Botanic Park installing orchid walk

No government money spent on new project

A new boardwalk at the Queen Elizabeth II Botanic Park won’t be ready until the end of the year at earliest, but park management and the Cayman Islands Orchid Society want the public involved from now.

Visitors will be able to view local and regional orchids in a natural habitat as they walk along the 382-foot boardwalk through mature woodland.

Funding for the boardwalk came from a $20,000 grant that the Botanic Park received from the Stanley Smith Horticultural Trust in California, plus monies raised by the Cayman Islands Orchid Society and a private donation. No government funds were used to build the boardwalk, park manager Andrew Guthrie emphasised.

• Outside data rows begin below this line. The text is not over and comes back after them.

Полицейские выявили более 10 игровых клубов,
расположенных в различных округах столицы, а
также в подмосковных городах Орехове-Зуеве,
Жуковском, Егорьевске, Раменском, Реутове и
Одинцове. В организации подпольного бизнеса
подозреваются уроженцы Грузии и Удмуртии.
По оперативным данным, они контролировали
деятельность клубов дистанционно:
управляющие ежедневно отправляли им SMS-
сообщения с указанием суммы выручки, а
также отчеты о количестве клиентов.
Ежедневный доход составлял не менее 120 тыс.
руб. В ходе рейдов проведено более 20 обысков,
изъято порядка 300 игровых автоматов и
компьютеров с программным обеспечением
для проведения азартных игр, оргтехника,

Construction was completed by early September and the next steps of the process have been on-going: the attachment of rescued Cayman orchids to trees in the area; and the decision as to which non-native orchids will be included.

That is where the public comes in.

‘We’re welcoming everybody’s involvement,’ said Orchid Society member Kirkland Nixon. He is one of the people working on a list of orchids that the group wants to feature. ‘If anybody is interested in donating plants on our list, we’ll be grateful. People can also donate money for their purchase,’ he said.

‘The goal is to create an attractive garden with a scientific basis rather than random orchids all over the place,’ he explained.

‘To make an impact, you would need at least 100 of one species,’ Mr. Nixon noted. The non-native orchids will be mostly from Cuba, Jamaica ‘and maybe as far afield as Honduras’.

The Caymanian Compass will carry a ‘wish list’ of desired plants when it is available.

From now through January is the best time to put the orchids in trees, Mr. Nixon said. A current task is the placement of Cayman orchids that have been rescued from sites intended for development.

The combination will hopefully mean that visitors will see something in bloom all year round.

‘People can take a walk, see beautiful flowers and get an education,’ Mr. Nixon said. ‘Conservation becomes easier when people can see what you’re trying to save.’

Volunteers have been involved since early this year, said Orchid Society member Sue Gibb. They came to walk the site and determine which trees could be removed for the boardwalk and which were rare and needed to be saved.

A team that included Orchid Society president Mary Ann Lawrence laid out the path with string in May. Andrew Gibb designed the boardwalk and a committee studied the three bids received for its construction.

Concrete bases were in place by July and most of the boardwalk, with railings and an interpretation deck, were completed by the end of August. Mrs. Gibb took pictures at each step of the way as required under terms of the grant.

Putting orchids onto host trees is just one part of the job ahead. Labelling will be an important part of the display, Mr. Guthrie pointed out. Moreover, it could take a year or more for the plants to become established.

The boardwalk is located on the right side of the path from the Visitors Centre to the Colour Gardens. It is cordoned off at present.

But if Mr. Nixon’s enthusiasm translates into donations and the weather cooperates with volunteers putting native orchids in their new home, visitors to the park should be able to view a ‘work in progress’ by December, Mr. Guthrie confirmed.